The presence of 530 Chapter 11 bankruptcies matched to WARN filers in the past 90 days (out of 1,716 total Chapter 11 filings nationally) signals that layoff-triggering companies face acute financial distress beyond typical cyclical contractions. This bankruptcy signal appears acutely relevant to High Point's furniture and retail sectors, which have experienced repeated bankruptcy waves over the past decade. Sears Holdings, source of High Point's largest single layoff with 325 workers, itself faced bankruptcy and emergence in 2019, and continued operational instability through the 2020s.

The Absence of H-1B Dynamics and Sectoral Implications

The H-1B and LCA petition data for North Carolina reveals a striking absence of high-skill immigration hiring concentrated in High Point's dominant employers.
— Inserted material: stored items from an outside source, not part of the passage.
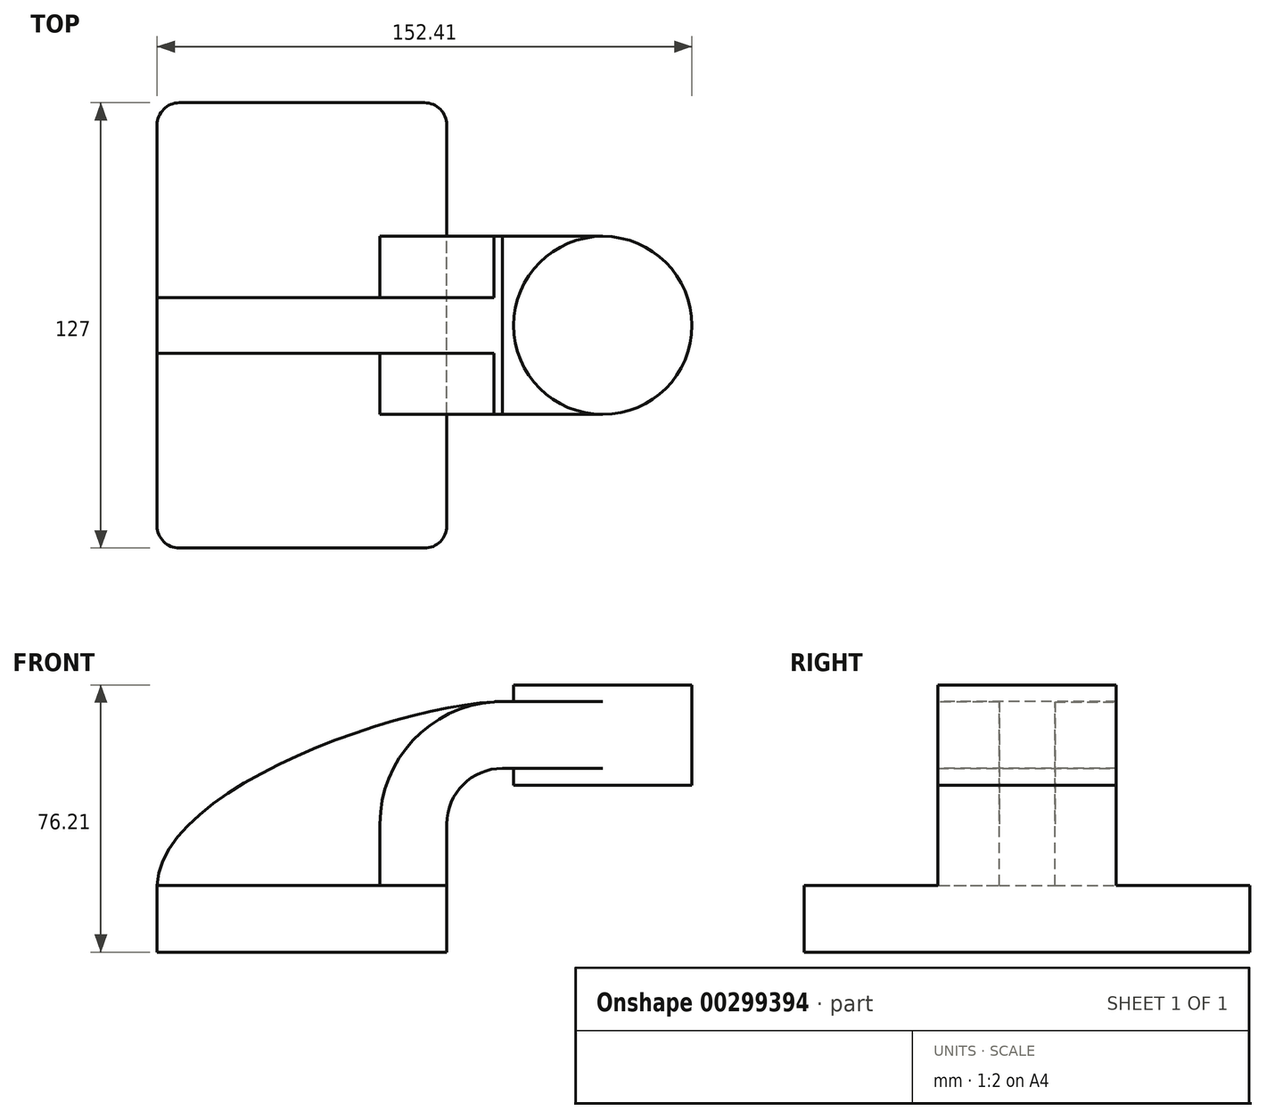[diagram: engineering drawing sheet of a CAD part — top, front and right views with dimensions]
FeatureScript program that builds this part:
annotation { "Feature Type Name" : "Feature", "Feature Type Description" : "" }
export const myFeature = defineFeature(function(context is Context, id is Id, definition is map)
    precondition{}
    {
        {
            var Q0;
            Q0=qCreatedBy(makeId("Front.planeOp"),FACE);
            var sketch = newSketch(context, id + "F0", { "sketchPlane" : qUnion([Q0])});
            skLineSegment(sketch, "E0.bottom", {"start": v(-41.28, 9.52) * mm, "end": v(41.27, 9.53) * mm});
            skLineSegment(sketch, "E0.top", {"start": v(-41.28, -9.53) * mm, "end": v(41.28, -9.53) * mm});
            skLineSegment(sketch, "E0.left", {"start": v(-41.28, 9.52) * mm, "end": v(-41.27, -9.53) * mm});
            skLineSegment(sketch, "E0.right", {"start": v(41.28, 9.53) * mm, "end": v(41.28, -9.52) * mm});
            skPoint(sketch, "E0.middle", {"position": v(0, 0) * mm});
            skLineSegment(sketch, "E1", {"start": v(41.27, 9.53) * mm, "end": v(41.27, 27) * mm});
            skArc(sketch, "E2", {"start": v(41.27, 27) * mm, "mid": v(45.92, 38.23) * mm, "end": v(57.15, 42.88) * mm});
            skLineSegment(sketch, "E3.bottom", {"start": v(111.12, 38.1) * mm, "end": v(60.32, 38.1) * mm});
            skLineSegment(sketch, "E3.top", {"start": v(111.12, 66.68) * mm, "end": v(60.32, 66.68) * mm});
            skLineSegment(sketch, "E3.left", {"start": v(111.12, 38.1) * mm, "end": v(111.12, 66.68) * mm});
            skLineSegment(sketch, "E3.right", {"start": v(60.32, 38.1) * mm, "end": v(60.32, 66.68) * mm});
            skPoint(sketch, "E3.middle", {"position": v(85.72, 52.39) * mm});
            skPoint(sketch, "E4.endSnap0", {"position": v(85.72, 38.1) * mm});
            skLineSegment(sketch, "E5", {"start": v(57.15, 42.88) * mm, "end": v(85.72, 42.88) * mm});
            skLineSegment(sketch, "E6.0", {"start": v(57.15, 61.93) * mm, "end": v(85.72, 61.93) * mm});
            skArc(sketch, "E6.1", {"start": v(22.22, 27) * mm, "mid": v(32.45, 51.7) * mm, "end": v(57.15, 61.93) * mm});
            skLineSegment(sketch, "E6.2", {"start": v(22.22, 9.53) * mm, "end": v(22.22, 27) * mm});
            skLineSegment(sketch, "E7", {"start": v(85.72, 66.68) * mm, "end": v(85.72, 38.1) * mm});
            skFitSpline(sketch, "E8", {"points": [v(-41.28, 9.52) * mm, v(57.15, 61.93) * mm], "startDerivative": vector(2.17, 83.8) * mm, "endDerivative": vector(82.74, 1.02) * mm});
            skSolve(sketch);
        }
        {
            var Q0;
            Q0=makeQuery(id+"F0.imprint","IMPRINT",FACE,{"disambiguationData":[TD([[makeQuery(id+"F0.imprint","IMPRINT",EDGE,{"derivedFrom":sQuery(id+"F0.wireOp",EDGE,"E0.top")}),1.0]])]});
            extrude(context, id + "F1", {"entities" : qUnion([Q0]), "endBound" : BoundingType.SYMMETRIC, "depth" : 127 * mm});
        }
        {
            var Q0;
            {var subQ5=sQuery(id+"F0.wireOp",EDGE,"E1");Q0=makeQuery(id+"F0.imprint","IMPRINT",FACE,{"disambiguationData":[TD([[makeQuery(id+"F0.imprint","IMPRINT",EDGE,{"derivedFrom":subQ5}),1.0]])]});}
            var Q1;
            {var subQ0=sQuery(id+"F0.wireOp",EDGE,"E5");var subQ1=sQuery(id+"F0.wireOp",EDGE,"E3.right");var subQ2=makeQuery(id+"F0.imprint","INTERSECT",VERTEX,{"derivedFrom":[subQ1,subQ0]});Q1=makeQuery(id+"F0.imprint","IMPRINT",FACE,{"disambiguationData":[TD([[makeQuery(id+"F0.imprint","IMPRINT",EDGE,{"disambiguationData":[TD([[subQ2,-1.0]])],"derivedFrom":subQ1}),-1.0]])]});}
            extrude(context, id + "F2", {"entities" : qUnion([Q0, Q1]), "operationType" : NewBodyOperationType.ADD, "endBound" : BoundingType.SYMMETRIC, "depth" : 50.8 * mm});
        }
        {
            var Q0;
            {var subQ3=sQuery(id+"F0.wireOp",EDGE,"E6.2");Q0=makeQuery(id+"F0.imprint","IMPRINT",FACE,{"disambiguationData":[TD([[makeQuery(id+"F0.imprint","IMPRINT",EDGE,{"derivedFrom":subQ3}),1.0]])]});}
            extrude(context, id + "F3", {"entities" : qUnion([Q0]), "operationType" : NewBodyOperationType.ADD, "endBound" : BoundingType.SYMMETRIC, "depth" : 15.88 * mm});
        }
        {
            var Q0;
            {var subQ0=sQuery(id+"F0.wireOp",EDGE,"E3.left");Q0=makeQuery(id+"F0.imprint","IMPRINT",FACE,{"disambiguationData":[TD([[makeQuery(id+"F0.imprint","IMPRINT",EDGE,{"derivedFrom":subQ0}),1.0]])]});}
            var Q1;
            Q1=sQuery(id+"F0.wireOp",EDGE,"E7");
            revolve(context, id + "F4", {"operationType" : NewBodyOperationType.ADD, "entities" : qUnion([Q0]), "axis" : qUnion([Q1]), "revolveType" : RevolveType.FULL});
        }
        {
            var Q0;
            Q0=makeQuery(id+"F1.opExtrude","CAP_EDGE",EDGE,{"disambiguationData":[OSD([sQuery(id+"F0.wireOp",EDGE,"E0.right")])],"isStart":false});
            var Q1;
            Q1=makeQuery(id+"F1.opExtrude","CAP_EDGE",EDGE,{"disambiguationData":[OSD([sQuery(id+"F0.wireOp",EDGE,"E0.right")])],"isStart":true});
            var Q2;
            Q2=makeQuery(id+"F1.opExtrude","CAP_EDGE",EDGE,{"disambiguationData":[OSD([sQuery(id+"F0.wireOp",EDGE,"E0.left")])],"isStart":false});
            var Q3;
            Q3=makeQuery(id+"F1.opExtrude","CAP_EDGE",EDGE,{"disambiguationData":[OSD([sQuery(id+"F0.wireOp",EDGE,"E0.left")])],"isStart":true});
            fillet(context, id + "F5", {"entities" : qUnion([Q0, Q1, Q2, Q3]), "radius" : 6.35 * mm, "tangentPropagation" : true, "allowEdgeOverflow" : false});
        }
    });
The top H-1B employers (Infosys, Cognizant, TCS, IBM India) concentrate their activity in the Research Triangle and Charlotte, not High Point. These companies employ Computer Systems Analysts, Software Developers, and Computer Programmers at average salaries ranging from $71,743 to $296,285—occupations and salary levels entirely disconnected from High Point's furniture, retail, and distribution employment.

This absence is economically revealing. Companies that simultaneously lay off domestic workers while importing high-skill H-1B workers typically occupy distinct geographic markets and skill categories. High Point's layoffs concentrate in low-skill to semi-skilled manufacturing, distribution, and retail positions ($35,000-$55,000 estimated wage range). No tension exists between these layoffs and H-1B hiring because they occupy entirely separate labor markets.

However, this disconnection itself represents a policy failure. High Point's displaced furniture manufacturing workers lack clear pathways into North Carolina's technology and advanced services sectors, where H-1B hiring is concentrated. The geographic and sectoral separation of declining employment (High Point) from growing employment (Research Triangle, Charlotte) means that workforce dislocation in High Point cannot be easily resolved through retraining or relocation assistance. The state's immigration policy and tech sector growth have bypassed regions like High Point entirely, leaving manufacturing-dependent communities without offsetting opportunity.

The data ultimately portrays High Point as a region experiencing accelerating structural decline despite favorable statewide labor market conditions. Manufacturing, retail, and distribution sectors that historically sustained the community continue contracting, while growth sectors emerging elsewhere in North Carolina offer no clear employment pathway for displaced workers. Recent acceleration in layoff notices suggests this trajectory is worsening rather than stabilizing.